** Opening RECORDED INFORMATION block **
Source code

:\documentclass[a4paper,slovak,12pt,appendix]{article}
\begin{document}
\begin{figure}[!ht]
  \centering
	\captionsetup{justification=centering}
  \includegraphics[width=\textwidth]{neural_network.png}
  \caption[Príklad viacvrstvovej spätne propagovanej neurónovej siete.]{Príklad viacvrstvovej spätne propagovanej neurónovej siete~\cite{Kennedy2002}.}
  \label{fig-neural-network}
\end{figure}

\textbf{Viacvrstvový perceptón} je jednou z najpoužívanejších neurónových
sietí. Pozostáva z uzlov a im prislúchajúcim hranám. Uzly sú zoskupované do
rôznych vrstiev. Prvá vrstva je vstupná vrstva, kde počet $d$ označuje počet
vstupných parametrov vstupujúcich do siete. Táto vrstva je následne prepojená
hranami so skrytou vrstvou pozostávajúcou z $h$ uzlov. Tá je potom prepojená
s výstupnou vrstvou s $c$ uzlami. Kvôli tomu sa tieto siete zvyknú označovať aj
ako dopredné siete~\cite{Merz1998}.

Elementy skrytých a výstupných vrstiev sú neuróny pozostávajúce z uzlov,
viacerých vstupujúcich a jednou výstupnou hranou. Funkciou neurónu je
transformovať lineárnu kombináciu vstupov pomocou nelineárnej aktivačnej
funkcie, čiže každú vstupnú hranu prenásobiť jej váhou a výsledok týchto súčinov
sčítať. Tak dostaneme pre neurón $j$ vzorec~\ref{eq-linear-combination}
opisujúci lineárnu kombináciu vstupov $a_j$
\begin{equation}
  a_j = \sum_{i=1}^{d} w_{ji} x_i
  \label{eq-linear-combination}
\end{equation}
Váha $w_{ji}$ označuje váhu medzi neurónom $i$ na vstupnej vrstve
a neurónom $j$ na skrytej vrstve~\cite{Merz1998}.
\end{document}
** Closing RECORDED INFORMATION block **
* _WHAT IS NEEDED_
All of the data must be written out again, exactly as it stands.

* _THE ANSWER_
Source code

:\documentclass[a4paper,slovak,12pt,appendix]{article}
\begin{document}
\begin{figure}[!ht]
  \centering
	\captionsetup{justification=centering}
  \includegraphics[width=\textwidth]{neural_network.png}
  \caption[Príklad viacvrstvovej spätne propagovanej neurónovej siete.]{Príklad viacvrstvovej spätne propagovanej neurónovej siete~\cite{Kennedy2002}.}
  \label{fig-neural-network}
\end{figure}

\textbf{Viacvrstvový perceptón} je jednou z najpoužívanejších neurónových
sietí. Pozostáva z uzlov a im prislúchajúcim hranám. Uzly sú zoskupované do
rôznych vrstiev. Prvá vrstva je vstupná vrstva, kde počet $d$ označuje počet
vstupných parametrov vstupujúcich do siete. Táto vrstva je následne prepojená
hranami so skrytou vrstvou pozostávajúcou z $h$ uzlov. Tá je potom prepojená
s výstupnou vrstvou s $c$ uzlami. Kvôli tomu sa tieto siete zvyknú označovať aj
ako dopredné siete~\cite{Merz1998}.

Elementy skrytých a výstupných vrstiev sú neuróny pozostávajúce z uzlov,
viacerých vstupujúcich a jednou výstupnou hranou. Funkciou neurónu je
transformovať lineárnu kombináciu vstupov pomocou nelineárnej aktivačnej
funkcie, čiže každú vstupnú hranu prenásobiť jej váhou a výsledok týchto súčinov
sčítať. Tak dostaneme pre neurón $j$ vzorec~\ref{eq-linear-combination}
opisujúci lineárnu kombináciu vstupov $a_j$
\begin{equation}
  a_j = \sum_{i=1}^{d} w_{ji} x_i
  \label{eq-linear-combination}
\end{equation}
Váha $w_{ji}$ označuje váhu medzi neurónom $i$ na vstupnej vrstve
a neurónom $j$ na skrytej vrstve~\cite{Merz1998}.
\end{document}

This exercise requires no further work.